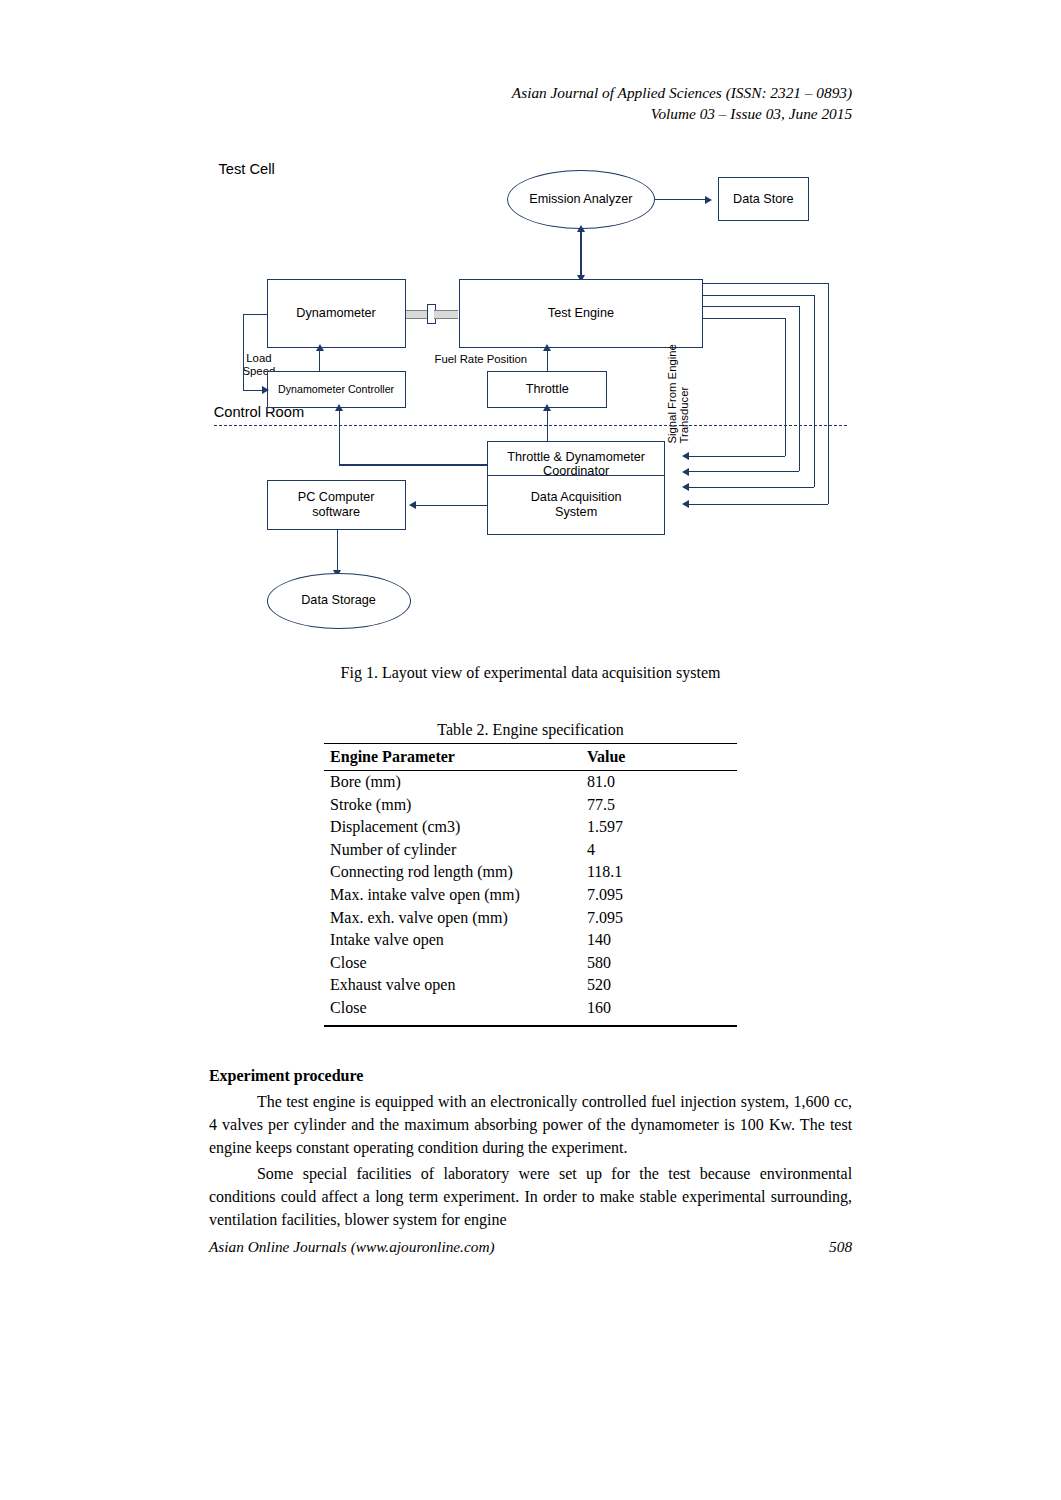Asian Journal of Applied Sciences (ISSN: 2321 – 0893)
Volume 03 – Issue 03, June 2015
Test Cell
Control Room
Emission Analyzer
Data Store
Dynamometer
Test Engine
Load
Speed
Dynamometer Controller
Fuel Rate Position
Throttle
Signal From Engine
Transducer
Throttle & Dynamometer
Coordinator
Data Acquisition
System
PC Computer
software
Data Storage
Fig 1. Layout view of experimental data acquisition system
Table 2. Engine specification
| Engine Parameter | Value |
| --- | --- |
| Bore (mm) | 81.0 |
| Stroke (mm) | 77.5 |
| Displacement (cm3) | 1.597 |
| Number of cylinder | 4 |
| Connecting rod length (mm) | 118.1 |
| Max. intake valve open (mm) | 7.095 |
| Max. exh. valve open (mm) | 7.095 |
| Intake valve open | 140 |
| Close | 580 |
| Exhaust valve open | 520 |
| Close | 160 |
Experiment procedure
The test engine is equipped with an electronically controlled fuel injection system, 1,600 cc, 4 valves per cylinder and the maximum absorbing power of the dynamometer is 100 Kw. The test engine keeps constant operating condition during the experiment.
Some special facilities of laboratory were set up for the test because environmental conditions could affect a long term experiment. In order to make stable experimental surrounding, ventilation facilities, blower system for engine
Asian Online Journals (www.ajouronline.com) 508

★ ★ ★

WORK REQUIRED: Write out an exact transcription of the line with "open | 520 |" and of each line after it; stop at the end of the records.

ANSWER TO THIS PROBLEM:
| Exhaust valve open | 520 |
| Close | 160 |
Experiment procedure
The test engine is equipped with an electronically controlled fuel injection system, 1,600 cc, 4 valves per cylinder and the maximum absorbing power of the dynamometer is 100 Kw. The test engine keeps constant operating condition during the experiment.
Some special facilities of laboratory were set up for the test because environmental conditions could affect a long term experiment. In order to make stable experimental surrounding, ventilation facilities, blower system for engine
Asian Online Journals (www.ajouronline.com) 508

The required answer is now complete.